Christoph Théobald explique, ensuite, pourquoi François a boudé la France et les grands pays occidentaux au profit des périphéries. Nous avons un deuil important à faire : nous ne sommes plus le centre du monde, et c’est une sacrée mutation car la tradition chrétienne est née dans l’espace méditerranéen. Le centre du monde n’existera plus. Rome sera toujours le centre, mais l’Église est devenue polycentrique. Le débat sur le cléricalisme devient important : va-t-on continuer en Europe à internationaliser le clergé ? Une Église qui ne produit plus en son sein les ministres dont elle a besoin est condamnée à mort. Quand on parle de polycentrisme, de quoi parle-t-on ? Parle-t-on d’un clergé universel, d’un même catéchisme ou est-ce qu’une créativité va se déployer sur chaque continent, autorisée et même encouragée par Rome ?

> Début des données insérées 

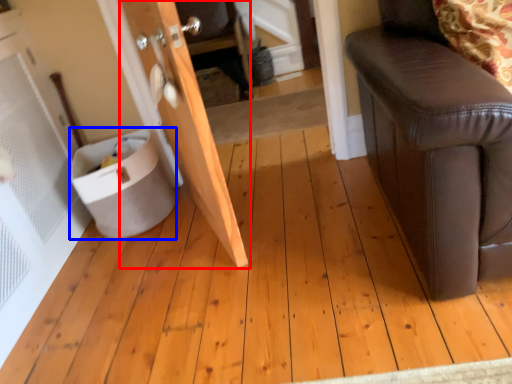
Question: Which point is closer to the camera, door (highlighted by a red box) or potty (highlighted by a blue box)?

Choices:
 (A) door
 (B) potty

Answer: (A)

Le Concile Vatican II n’est-il pas encore une piste pour répondre aux défis d’aujourd’hui ? Le Concile est la grande grâce de l’Église au XXème siècle, selon la formule de Jean-Paul II. Le pape François a élargi la manière de procéder du Concile à l’ensemble du peuple de Dieu. Tout chrétien est disciple missionnaire. Que vous soyez prêtre, évêque ou simple fidèle, c’est le baptême qui nous relie. Le reste n’est pas secondaire mais second. Avec le pape François, « le baptême, c’est la porte de l’Église ». C’est le baptême qui fait l’Église et l’Église qui célèbre le baptême.

Si le pontificat de François n’a pas été marqué par des ouvertures dans les domaines théologique et disciplinaire, François restera, pour les chrétiens, un pape qui a multiplié les signes d’amitié. Il a vécu un œcuménisme de la fraternité en rendant visite, par exemple, au temple de l’Église vaudoise Valdo de Turin, ou en rencontrant de nombreux pasteurs d’Églises évangéliques, en demandant pardon pour l’attitude de son Église dans le passé.

Selon notre sensibilité, nous serons déçus ou émus par les évolutions apportées par un pontificat marqué par l’attention aux marginaux, le souci du climat et la défense des migrants. Dans les Écritures, la vie est plus importante que la doctrine, et ce qui fonde l’Église, ce n’est pas d’avoir le même point de vue dans tous les domaines de la théologie, mais de vivre et de partager la grâce de l’Évangile. (Antoine Nouis, directeur du journal Réforme, 24 avril 2025, page 2).